## Problem details
Locate the word "участок" in the entries below, then gather every line that holds it.
____________
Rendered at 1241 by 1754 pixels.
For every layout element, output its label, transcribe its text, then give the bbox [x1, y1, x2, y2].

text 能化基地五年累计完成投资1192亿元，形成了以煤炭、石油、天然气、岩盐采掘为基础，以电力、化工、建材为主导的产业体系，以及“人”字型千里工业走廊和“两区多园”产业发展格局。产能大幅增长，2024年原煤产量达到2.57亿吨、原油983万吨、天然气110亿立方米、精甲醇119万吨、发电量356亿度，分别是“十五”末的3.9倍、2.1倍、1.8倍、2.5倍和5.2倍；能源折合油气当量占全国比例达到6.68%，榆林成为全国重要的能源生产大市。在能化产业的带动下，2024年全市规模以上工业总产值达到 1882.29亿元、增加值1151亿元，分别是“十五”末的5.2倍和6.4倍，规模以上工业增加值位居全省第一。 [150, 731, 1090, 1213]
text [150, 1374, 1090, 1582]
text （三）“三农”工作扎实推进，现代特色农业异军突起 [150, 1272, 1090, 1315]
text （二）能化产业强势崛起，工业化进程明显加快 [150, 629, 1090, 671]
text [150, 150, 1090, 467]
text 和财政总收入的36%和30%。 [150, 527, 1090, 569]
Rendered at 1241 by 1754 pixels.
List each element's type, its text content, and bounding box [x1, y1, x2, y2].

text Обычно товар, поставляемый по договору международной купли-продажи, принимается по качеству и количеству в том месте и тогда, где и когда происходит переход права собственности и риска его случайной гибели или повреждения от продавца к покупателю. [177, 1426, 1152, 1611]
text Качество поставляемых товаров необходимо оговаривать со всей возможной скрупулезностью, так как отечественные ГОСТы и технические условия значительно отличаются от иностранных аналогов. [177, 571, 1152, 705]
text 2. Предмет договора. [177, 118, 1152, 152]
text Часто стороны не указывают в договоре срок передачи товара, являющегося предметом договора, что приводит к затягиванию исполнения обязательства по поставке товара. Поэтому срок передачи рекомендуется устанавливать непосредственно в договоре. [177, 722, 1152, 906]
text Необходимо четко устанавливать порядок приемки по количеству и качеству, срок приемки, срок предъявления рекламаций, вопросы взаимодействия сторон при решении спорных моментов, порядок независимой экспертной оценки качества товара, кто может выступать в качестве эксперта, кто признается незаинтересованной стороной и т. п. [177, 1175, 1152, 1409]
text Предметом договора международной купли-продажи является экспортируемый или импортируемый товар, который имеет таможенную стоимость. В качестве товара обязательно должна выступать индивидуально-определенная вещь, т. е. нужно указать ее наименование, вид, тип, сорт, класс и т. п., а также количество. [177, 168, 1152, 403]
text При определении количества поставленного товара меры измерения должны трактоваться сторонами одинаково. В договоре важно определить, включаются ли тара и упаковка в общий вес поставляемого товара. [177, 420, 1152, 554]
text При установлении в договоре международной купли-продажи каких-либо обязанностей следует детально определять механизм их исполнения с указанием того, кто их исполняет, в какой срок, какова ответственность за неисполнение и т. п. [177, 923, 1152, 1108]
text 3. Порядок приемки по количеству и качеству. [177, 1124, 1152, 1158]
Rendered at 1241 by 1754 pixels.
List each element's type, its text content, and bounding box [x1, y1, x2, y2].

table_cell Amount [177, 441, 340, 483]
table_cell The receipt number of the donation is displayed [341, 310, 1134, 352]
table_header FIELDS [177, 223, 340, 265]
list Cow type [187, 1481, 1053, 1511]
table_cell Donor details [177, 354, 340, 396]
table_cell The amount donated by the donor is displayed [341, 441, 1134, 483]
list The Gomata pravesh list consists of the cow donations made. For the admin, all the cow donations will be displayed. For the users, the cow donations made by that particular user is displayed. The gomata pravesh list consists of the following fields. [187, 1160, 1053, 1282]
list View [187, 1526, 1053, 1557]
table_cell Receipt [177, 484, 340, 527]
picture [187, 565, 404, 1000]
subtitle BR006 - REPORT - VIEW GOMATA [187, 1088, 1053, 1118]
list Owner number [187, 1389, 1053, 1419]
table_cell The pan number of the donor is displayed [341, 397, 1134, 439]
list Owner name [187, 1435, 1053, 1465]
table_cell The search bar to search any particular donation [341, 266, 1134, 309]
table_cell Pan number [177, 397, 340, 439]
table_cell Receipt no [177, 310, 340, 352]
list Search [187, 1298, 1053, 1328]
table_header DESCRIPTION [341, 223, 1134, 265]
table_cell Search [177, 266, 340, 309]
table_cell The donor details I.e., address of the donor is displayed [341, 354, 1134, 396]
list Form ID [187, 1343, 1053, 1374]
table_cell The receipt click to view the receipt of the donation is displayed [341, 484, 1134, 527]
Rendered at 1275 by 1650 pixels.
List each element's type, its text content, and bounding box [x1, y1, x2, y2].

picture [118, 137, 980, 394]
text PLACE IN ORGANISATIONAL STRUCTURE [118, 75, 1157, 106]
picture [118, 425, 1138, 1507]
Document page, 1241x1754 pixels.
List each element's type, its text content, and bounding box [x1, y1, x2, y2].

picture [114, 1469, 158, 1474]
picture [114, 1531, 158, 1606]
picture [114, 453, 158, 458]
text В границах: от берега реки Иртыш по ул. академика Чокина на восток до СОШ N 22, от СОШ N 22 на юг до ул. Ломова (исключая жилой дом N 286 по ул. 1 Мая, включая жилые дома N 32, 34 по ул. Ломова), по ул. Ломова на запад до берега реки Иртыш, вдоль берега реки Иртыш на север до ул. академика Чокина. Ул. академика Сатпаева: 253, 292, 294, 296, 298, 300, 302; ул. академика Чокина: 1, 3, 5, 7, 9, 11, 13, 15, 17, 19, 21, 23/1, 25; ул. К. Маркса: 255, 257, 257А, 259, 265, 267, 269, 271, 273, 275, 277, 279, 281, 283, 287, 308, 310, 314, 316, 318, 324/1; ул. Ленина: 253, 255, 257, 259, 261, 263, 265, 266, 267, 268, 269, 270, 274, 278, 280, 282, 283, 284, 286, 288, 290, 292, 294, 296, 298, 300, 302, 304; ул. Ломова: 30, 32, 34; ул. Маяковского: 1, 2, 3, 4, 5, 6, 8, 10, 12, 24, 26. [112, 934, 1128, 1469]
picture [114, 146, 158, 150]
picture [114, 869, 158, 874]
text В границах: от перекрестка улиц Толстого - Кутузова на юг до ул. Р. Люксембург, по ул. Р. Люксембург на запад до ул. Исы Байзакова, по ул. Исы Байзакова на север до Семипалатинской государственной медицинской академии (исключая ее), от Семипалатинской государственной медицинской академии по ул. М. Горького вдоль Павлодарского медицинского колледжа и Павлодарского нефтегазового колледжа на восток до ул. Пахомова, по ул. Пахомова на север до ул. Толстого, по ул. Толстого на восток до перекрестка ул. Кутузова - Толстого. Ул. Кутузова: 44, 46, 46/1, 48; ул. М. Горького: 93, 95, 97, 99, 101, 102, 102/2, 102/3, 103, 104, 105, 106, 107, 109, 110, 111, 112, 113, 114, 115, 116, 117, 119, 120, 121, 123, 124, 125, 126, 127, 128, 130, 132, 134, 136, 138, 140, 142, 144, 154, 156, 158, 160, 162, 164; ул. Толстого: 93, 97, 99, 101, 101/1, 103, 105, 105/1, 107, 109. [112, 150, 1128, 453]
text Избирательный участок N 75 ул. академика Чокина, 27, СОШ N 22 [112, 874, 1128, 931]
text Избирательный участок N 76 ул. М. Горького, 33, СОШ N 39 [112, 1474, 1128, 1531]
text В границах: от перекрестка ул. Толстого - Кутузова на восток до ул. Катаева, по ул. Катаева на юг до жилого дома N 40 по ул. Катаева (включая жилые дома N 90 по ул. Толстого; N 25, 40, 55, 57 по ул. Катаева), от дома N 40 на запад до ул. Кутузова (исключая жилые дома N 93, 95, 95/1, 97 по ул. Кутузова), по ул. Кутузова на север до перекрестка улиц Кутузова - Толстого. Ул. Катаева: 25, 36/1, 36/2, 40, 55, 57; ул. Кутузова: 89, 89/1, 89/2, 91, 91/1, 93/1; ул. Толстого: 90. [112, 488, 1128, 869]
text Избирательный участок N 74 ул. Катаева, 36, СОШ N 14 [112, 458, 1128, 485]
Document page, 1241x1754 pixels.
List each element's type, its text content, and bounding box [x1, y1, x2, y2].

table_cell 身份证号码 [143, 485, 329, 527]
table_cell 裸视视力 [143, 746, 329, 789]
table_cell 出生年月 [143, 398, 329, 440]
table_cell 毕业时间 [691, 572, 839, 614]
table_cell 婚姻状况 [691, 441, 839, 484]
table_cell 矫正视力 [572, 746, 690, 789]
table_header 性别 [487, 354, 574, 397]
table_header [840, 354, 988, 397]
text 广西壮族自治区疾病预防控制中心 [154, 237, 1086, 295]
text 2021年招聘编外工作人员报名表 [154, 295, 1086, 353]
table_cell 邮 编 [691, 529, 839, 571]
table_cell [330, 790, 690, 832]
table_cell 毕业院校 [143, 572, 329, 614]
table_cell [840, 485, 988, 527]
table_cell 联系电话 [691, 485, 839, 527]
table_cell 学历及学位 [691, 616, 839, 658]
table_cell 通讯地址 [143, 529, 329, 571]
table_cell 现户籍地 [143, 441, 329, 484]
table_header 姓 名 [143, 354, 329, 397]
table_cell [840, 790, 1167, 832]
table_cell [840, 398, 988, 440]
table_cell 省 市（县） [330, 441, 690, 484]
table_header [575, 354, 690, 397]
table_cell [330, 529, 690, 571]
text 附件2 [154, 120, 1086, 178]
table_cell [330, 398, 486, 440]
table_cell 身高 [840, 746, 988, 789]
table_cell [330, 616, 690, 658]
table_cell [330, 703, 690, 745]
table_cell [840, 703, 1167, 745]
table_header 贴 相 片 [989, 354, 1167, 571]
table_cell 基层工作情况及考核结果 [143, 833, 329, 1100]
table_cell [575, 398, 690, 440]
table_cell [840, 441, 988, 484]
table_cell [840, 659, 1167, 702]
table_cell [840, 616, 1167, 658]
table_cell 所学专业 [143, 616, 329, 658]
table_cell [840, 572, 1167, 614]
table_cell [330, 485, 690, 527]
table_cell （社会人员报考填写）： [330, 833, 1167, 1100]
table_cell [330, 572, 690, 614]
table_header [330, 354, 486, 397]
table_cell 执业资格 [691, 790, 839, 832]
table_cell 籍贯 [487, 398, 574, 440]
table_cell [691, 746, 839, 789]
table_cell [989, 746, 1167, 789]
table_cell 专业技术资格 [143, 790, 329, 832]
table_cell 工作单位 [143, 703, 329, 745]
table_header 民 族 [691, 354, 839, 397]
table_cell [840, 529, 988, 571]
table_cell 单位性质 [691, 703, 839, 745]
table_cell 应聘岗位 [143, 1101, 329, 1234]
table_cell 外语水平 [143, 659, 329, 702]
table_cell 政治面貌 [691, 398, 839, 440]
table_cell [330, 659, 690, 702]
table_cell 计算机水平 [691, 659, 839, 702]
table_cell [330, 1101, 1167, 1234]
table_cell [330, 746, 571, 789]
____________
## Written solution
text Избирательный участок N 75 ул. академика Чокина, 27, СОШ N 22 [112, 874, 1128, 931]
text Избирательный участок N 76 ул. М. Горького, 33, СОШ N 39 [112, 1474, 1128, 1531]
text Избирательный участок N 74 ул. Катаева, 36, СОШ N 14 [112, 458, 1128, 485]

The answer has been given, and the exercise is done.